航行中は必ず掲げることとなっていますが、停泊中については幾つか決まり事があり
- 国内に停泊中は朝8時から日没まで
- 自衛隊の所属以外で旗を掲揚する船が近隣を通航する場合、相手の船から見えなくなるまで
- 外国港に停泊中は必要に応じて、いつでも掲揚する
となっています。
横須賀や呉などの港に行くと、夕暮れの時間に艦尾側で旗を降ろすシーンを見ることが出来ます。
特殊な船の場合
水上艦の場合、旗は常に掲揚することが出来ますが、旗を掲げる上で支障が出る艦種もあり、これらについては個別に対応が定められています。
まず1つが潜水艦。
浮上中は水上艦と同様に自衛艦旗を艦尾側に掲げますが、潜航準備を始める時に旗を仕舞います。
もう1つがエアクッション艇・LCAC。
エアクッション艇は現在、搭載艇ではなくて個別の「艦艇」として自衛艦籍にあるので、護衛艦と同様に自衛艦旗を掲揚することが出来ます。
しかし強力な推進器を備えているためか、基本的に旗を掲揚する事はありません。
代わりに船体に自衛艦旗と同様の塗装を施すことで、旗を掲げているのと同様の扱いを受けるものとされます。
また、いわゆる「内火艇」など艦に搭載されている小型船の場合。
これがなかなかややこしく
- 司令旗など別の旗を掲げている時
- 満艦飾、艦飾を実施している艦船の近くにいる時
- 港外を航行している時
- 外国船との交通時
など特定のケースを満たした場合に自衛艦旗を掲げるものとしています。
国旗の掲揚
日本国の国旗である日章旗ですが、海上自衛隊の護衛艦など艦船においては航海時には国旗を掲げず停泊中のみ船首側に掲げる規則となっています。
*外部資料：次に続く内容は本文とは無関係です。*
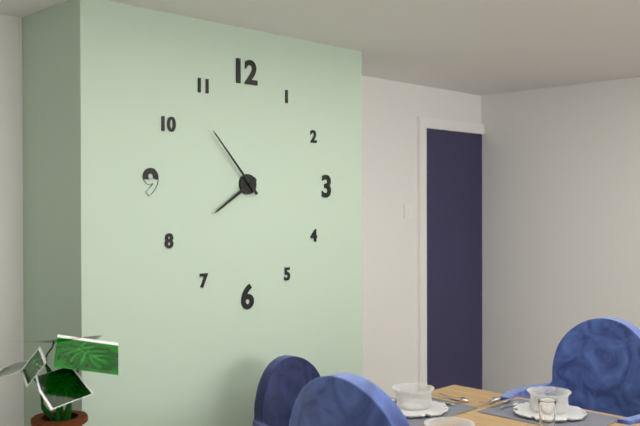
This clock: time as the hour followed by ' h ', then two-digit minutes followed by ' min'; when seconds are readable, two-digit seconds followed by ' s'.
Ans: 7 h 53 min
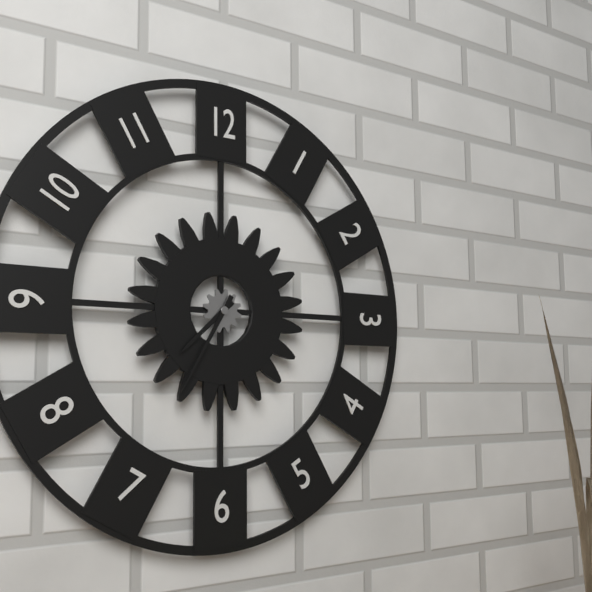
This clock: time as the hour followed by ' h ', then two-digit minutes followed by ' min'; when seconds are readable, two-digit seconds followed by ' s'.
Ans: 7 h 35 min
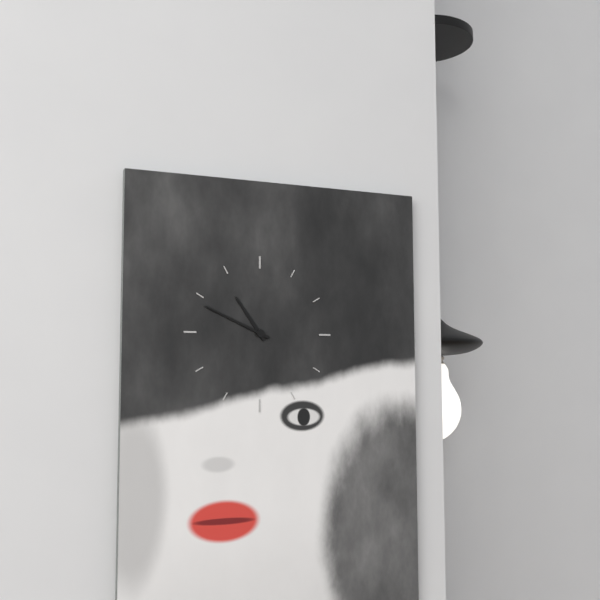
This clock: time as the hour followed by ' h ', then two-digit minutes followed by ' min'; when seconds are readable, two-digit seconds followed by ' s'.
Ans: 10 h 49 min
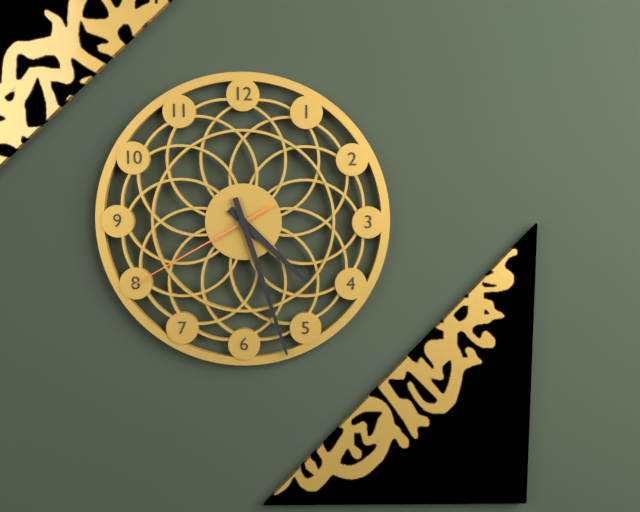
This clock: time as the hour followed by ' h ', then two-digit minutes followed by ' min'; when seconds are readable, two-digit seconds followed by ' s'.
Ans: 4 h 27 min 40 s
(ただし特別の必要があると責任者が判断した場合、航行中でも国旗を掲揚する)
掲げる時間は自衛艦旗を掲揚する時間と同様です。
また自衛艦旗を持たない支援船においては、港外を航行する場合などに艦尾に国旗を掲揚することとなっています。
(常時、人が乗り込む支援船については護衛艦等と同様に国旗を扱う)
戦闘旗
交戦中であることを示す『戦闘旗』ですが、海上自衛隊において『戦闘旗』という名称は存在しておらず、次のような規則で定められています。
法第76条第1項の規定により出動を命ぜられた自衛艦が、武力を行使する場合には、自衛艦旗をメインマストに掲揚するものを例とする。
2.前項の規定は、自衛艦が戦闘訓練を行なう場合に準用する。
(海上自衛隊旗章規則)
自衛隊法第76条第1項とは『防衛出動』のことです。
即ち訓練以外で海上自衛隊の艦がメインマストに旭日を掲げる時、それは即ち防衛出動が総理大臣より下命され、その武力を行使する時のみとなります。
とある護衛艦が退役を迎えた時、その艦長さんが「ただの一度も砲火を交えることなく引退出来るこの艦は幸せである」という旨の挨拶を述べられましたが、願わくば訓練以外でメインマストに掲げられた自衛艦旗を見る日が訪れないのを願いたいものです。